■ YOUR TASKS
• A. Decide whether each statement agrees with the fishing column: (i) The writer and Junior caught the perch spawn this year. (ii) The dock can be reached once the river stage drops to about 9 feet. (iii) Crappies are giving more action than northern pike and bass. For each, answer yes or no and quote the deciding words.
• B. According to the fishing column, what kind of coats are deer beginning to wear?

■ TEXT SEGMENT
- - -

Out and About with Bob

Bob Lamb

I swear Junior and I have “buzzard’s luck” - can’t kill nothin’ and nothin’ will die.
Seriously, now that Junior’s boathouse repairs are complete, high water is preventing us from reaching the dock. Once the river stage drops to about 9 feet or so, we’ll be able to reach the dock, test the new launch system Junior had installed and enjoy our first morning fishing trip of the year. Thank heavens!
We missed the perch spawn. Now with the sunfish and bluegill spawn nearing, we’re itchin’ to get out on the river. Only time will tell.
Crappies are providing some good action, albeit sporadic, but not as much as northern pike and bass. The trick is finding them, especially with the high water. Additional rain doesn’t help either.
Elsewhere, shoreline weeds are growing taller and thicker along my favorite trout stream. While it gives me extra camouflage from keeping spooking wary trout, it’s more difficult to plod through.
More white-tailed does are birthing, hen turkeys are laying on their eggs and deer are beginning to wear their red summer coats.

- - -

■ SOURCE INFORMATION
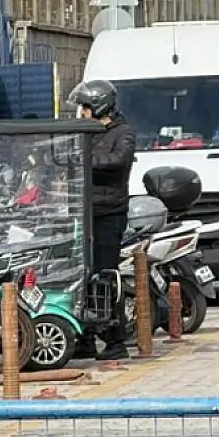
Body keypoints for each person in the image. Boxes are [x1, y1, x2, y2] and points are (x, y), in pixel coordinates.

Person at [69, 78, 136, 361]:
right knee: (80, 277)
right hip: (83, 213)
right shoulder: (88, 131)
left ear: (98, 106)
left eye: (84, 107)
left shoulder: (123, 133)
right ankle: (84, 336)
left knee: (105, 275)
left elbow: (120, 159)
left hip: (109, 213)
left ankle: (114, 337)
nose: (81, 112)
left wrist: (85, 159)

- - -

■ YOUR WRITTEN ANSWERS
• A.
(i) No: "We missed the perch spawn."
(ii) Yes: "Once the river stage drops to about 9 feet or so, we’ll be able to reach the dock"
(iii) No: "Crappies are providing some good action, albeit sporadic, but not as much as northern pike and bass."

• B. Red summer coats.